Onirismo e vicissitudes em comédia
Crítica da peça 5 Garrafas de cana e 1 caju maduro, de Leon Góes
5 Garrafas de cana e 1 caju maduro, escrito e dirigido por Leon Góes, estreou no teatro do Parque das Ruínas, onde está em cartaz até este final de semana. O espetáculo é uma comédia musical popular que surpreende por uma dramaturgia que tem a forma dos sonhos e, ao mesmo tempo, expõe um lugar limite adequado ao tempo da realidade – o das conversas de bar regadas a cachaça. O efeito resultante é que o tema não é tratado como uma cópia pronta, mas sim de um jeito como pode ser percebido. A visada é crítica, mas trabalhada com graça pelos modos, figuras alegóricas e vocabulário da vida boêmia do Rio Grande do Norte.
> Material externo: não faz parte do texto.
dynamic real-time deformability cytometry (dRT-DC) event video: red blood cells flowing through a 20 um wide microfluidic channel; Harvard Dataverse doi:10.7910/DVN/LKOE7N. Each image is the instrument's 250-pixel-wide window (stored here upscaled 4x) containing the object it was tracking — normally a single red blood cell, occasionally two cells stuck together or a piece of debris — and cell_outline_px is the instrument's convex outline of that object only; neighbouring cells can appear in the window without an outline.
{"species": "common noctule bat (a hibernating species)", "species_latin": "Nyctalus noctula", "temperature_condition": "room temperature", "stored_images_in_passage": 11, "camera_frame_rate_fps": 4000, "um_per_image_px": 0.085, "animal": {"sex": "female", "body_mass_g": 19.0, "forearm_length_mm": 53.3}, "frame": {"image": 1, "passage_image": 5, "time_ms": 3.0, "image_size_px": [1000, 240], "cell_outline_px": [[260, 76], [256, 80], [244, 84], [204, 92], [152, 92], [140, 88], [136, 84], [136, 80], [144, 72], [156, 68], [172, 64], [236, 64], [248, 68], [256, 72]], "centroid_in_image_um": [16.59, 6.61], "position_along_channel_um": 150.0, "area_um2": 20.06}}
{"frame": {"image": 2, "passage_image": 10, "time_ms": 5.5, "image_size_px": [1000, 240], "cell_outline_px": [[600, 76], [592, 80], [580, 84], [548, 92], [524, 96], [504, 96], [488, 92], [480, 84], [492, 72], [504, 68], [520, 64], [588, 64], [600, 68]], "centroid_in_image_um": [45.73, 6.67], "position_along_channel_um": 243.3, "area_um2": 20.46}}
Os personagens são construídos por tipificações, o que possibilita que vejamos uma espécie de espelho da sociedade, onde seria a manifestação de uma pequena cidade do interior.
O sentido mais particular aqui pode ser visto como o valor da “função” com significado de espetáculo que tem o poder de provocar nossa reflexão por meio das escolhas de uma encenação lúdica, que privilegia o contraste de cores, de corporalidades grotescas, máscaras do tenebroso e da mistura de falas melódicas com música. A encenação não se orienta por uma dramaturgia em função de unidades de ação que levam a uma direção determinada, mas se traduz pelo desfile dos personagens em lugar de um conflito configurado.
O texto é um trabalho inspirado em memórias pessoais dos tipos que circulam nos locais populares e nas casas nordestinas, mas que ultrapassa seu âmbito ou cunho biográfico. A trama é permeada por uma ironia que move certas conexões com o público. O componente irônico no espetáculo nunca é destituído de humor, o que deixa a cena livre para tratar questões que afetam a moral e os ditos bons costumes de uma maneira bastante próxima da experiência que se tem na vida. A conjugação do humor com ironia aumenta o alcance das referências contextuais empregadas, tornando acessível à crítica e ao prazer mesmo quem não se sente diretamente implicado com tal universo.
O texto também tem a característica de se fazer ressoar em imagens suscitadas pelos termos populares, enriquecendo ainda mais a livre expressão da cena e criando uma teatralidade de fantasia que entra em relação com a corporalidade dos atores investidos de seus personagens. Nesta atmosfera é que se dá a ver a figura do diabo ou de outras que pontuam a encenação como, por exemplo, uma alegoria de cachorro que habita a parte embaixo do balcão de bar como um mal-estar bem instalado.
A cenografia criada por José Dias permite a mobilidade dos atores no pequeno palco do teatro e funciona como espacialização do bar fictício – um misto com elementos de folguedos. Os figurinos de Carol Lobato distinguem as figuras, tanto por meio das sensações que as cores provocam, quanto por concepções heterogêneas como a da Rumbeira, do “cigano-pirata” Johnny Depp, do corcunda Baixo Meretrício e do marinheiro Chico Doido, para citar algumas.
O elenco composto por Adriana Torres, Daniel Carneiro, Daniel Villas, Jade Petruccelli, Ricardo Damasceno, Sergio Kauffmann, Tauã de Lorena e o próprio Leon Góes, está afinado com a proposta do espetáculo – mesmo com um humor encarnado, constroem certa fantasmagoria. A meu ver, além de um conjunto harmonioso, é possível destacar a figura e a voz clara de Sergio Kauffmann como acerto nos personagens do médico e do diabo, o ar de fragilidade de Daniel Carneiro como o marido sifilítico que alia elementos tênues de sublime e de grotesco (homem/boneco/ser/objeto), e Jade Petruccelli, que confere ao longo da encenação uma porção de humanismo ao seu personagem. Leon Góes é um ótimo mestre de cerimônias do senso comum que, não por acaso, detém uma das chaves da porta do inferno.
Dinah Cesare é teórica do teatro, doutoranda no Programa de Pós-Graduação em Artes Visuais (EBA- UFRJ) dentro da Área de Teoria e Experimentações em Arte na Linha de Pesquisa Poéticas Interdisciplinares e mestra em Artes Cênicas pela UNIRIO.